In new research published in Energy & Environmental Science, chemical engineers from the University of Rochester, the Naval Research Laboratory, the University of Pittsburgh, and OxEon Energy detail the most recent update in the mission to generate fuel from seawater.
The research elaborates on a particular step in the conversion process, during which carbon dioxide is converted into monoxide. The new findings highlight the use of a potassium-promoted molybdenum carbide catalyst to complete this step.
"This is the first demonstration that this type of molybdenum carbide catalyst can be used on an industrial scale," says Marc Porosoff, assistant professor of chemical engineering at Rochester.
The Navy has invested in this process ever since 2014 when it was first suggested by a Naval Research Laboratory team led by Heather Willauer. Converting seawater into fuel would eliminate the need for oil and would allow for continuous operation.
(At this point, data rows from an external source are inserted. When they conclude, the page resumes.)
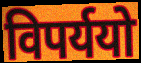
विपर्ययो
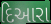
દિઆરા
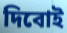
দিবোই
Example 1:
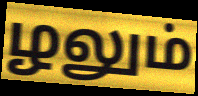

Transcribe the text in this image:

ழலும்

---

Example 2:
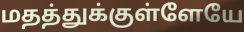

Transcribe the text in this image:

மதத்துக்குள்ளேயே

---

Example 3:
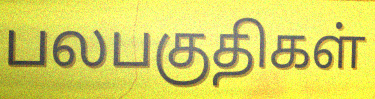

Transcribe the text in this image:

பலபகுதிகள்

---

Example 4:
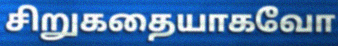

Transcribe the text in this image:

சிறுகதையாகவோ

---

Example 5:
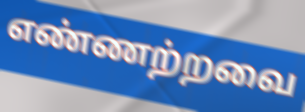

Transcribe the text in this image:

எண்ணற்றவை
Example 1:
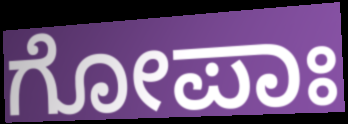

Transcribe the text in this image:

ಗೋಪಾಃ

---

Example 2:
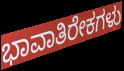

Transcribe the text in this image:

ಭಾವಾತಿರೇಕಗಳು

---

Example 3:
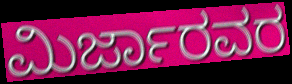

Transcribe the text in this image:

ಮಿರ್ಜಾರವರ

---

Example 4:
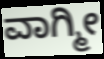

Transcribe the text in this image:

ವಾಗ್ಮೀ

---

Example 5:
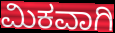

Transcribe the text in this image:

ಮಿಕವಾಗಿ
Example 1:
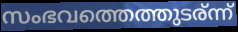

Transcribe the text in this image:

സംഭവത്തെത്തുടര്ന്ന്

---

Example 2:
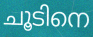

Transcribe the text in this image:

ചൂടിനെ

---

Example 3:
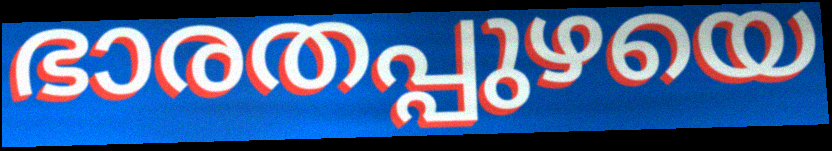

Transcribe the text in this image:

ഭാരതപ്പുഴയെ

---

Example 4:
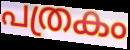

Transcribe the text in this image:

പത്രകം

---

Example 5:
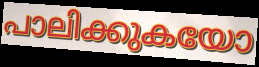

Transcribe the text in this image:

പാലിക്കുകയോ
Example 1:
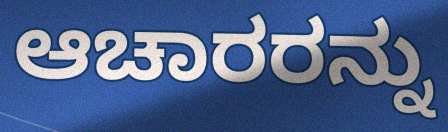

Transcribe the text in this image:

ಆಚಾರರನ್ನು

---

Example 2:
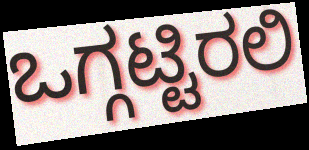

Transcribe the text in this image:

ಒಗ್ಗಟ್ಟಿರಲಿ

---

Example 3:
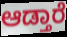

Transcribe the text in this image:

ಆಡ್ತಾರೆ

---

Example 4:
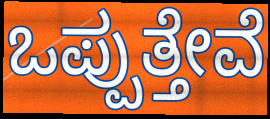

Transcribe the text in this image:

ಒಪ್ಪುತ್ತೇವೆ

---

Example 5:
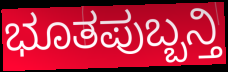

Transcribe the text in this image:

ಭೂತಪುಬ್ಬನ್ತಿ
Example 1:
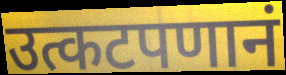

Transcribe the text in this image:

उत्कटपणानं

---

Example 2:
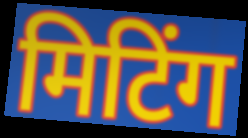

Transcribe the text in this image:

मिटिंग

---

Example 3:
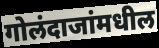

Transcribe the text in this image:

गोलंदाजांमधील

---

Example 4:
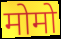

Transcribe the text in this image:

मोमो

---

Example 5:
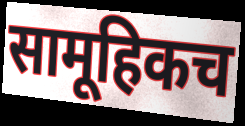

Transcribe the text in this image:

सामूहिकच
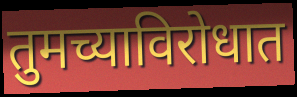
तुमच्याविरोधात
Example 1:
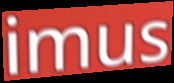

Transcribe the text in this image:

imus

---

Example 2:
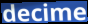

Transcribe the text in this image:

decime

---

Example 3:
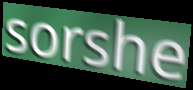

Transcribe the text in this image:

sorshe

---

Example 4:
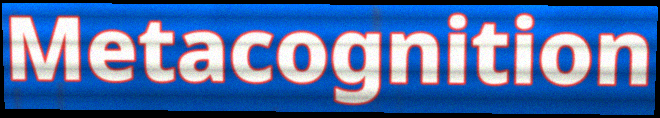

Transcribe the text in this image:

Metacognition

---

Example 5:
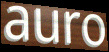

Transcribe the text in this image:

auro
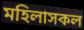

The potassium-modified molybdenum carbide catalyst solves several problems that this project has been facing. First, it uses low-cost components necessary to first convert carbon dioxide into carbon monoxide via the reverse water-gas shift (RWGS) reaction. Second, it does not show any signs of deactivation under reaction conditions, as previous catalysts have.
Porosoff adds that the potassium acts to decrease the energy barrier related to the RWGS reaction, while the gamma-alumina makes sure the molybdenum carbide catalyst particles stay separated, which maximizes the surface area of the chemical reaction.
All in all, write the authors of the study, “experiments across the molecular, laboratory and pilot scales demonstrate that K-Mo2C/γ-Al2O3 is an economically-viable RWGS catalyst with promising future applications in the US Naval Research Laboratory's seawater-to-fuel process, downstream methanol synthesis and FT.”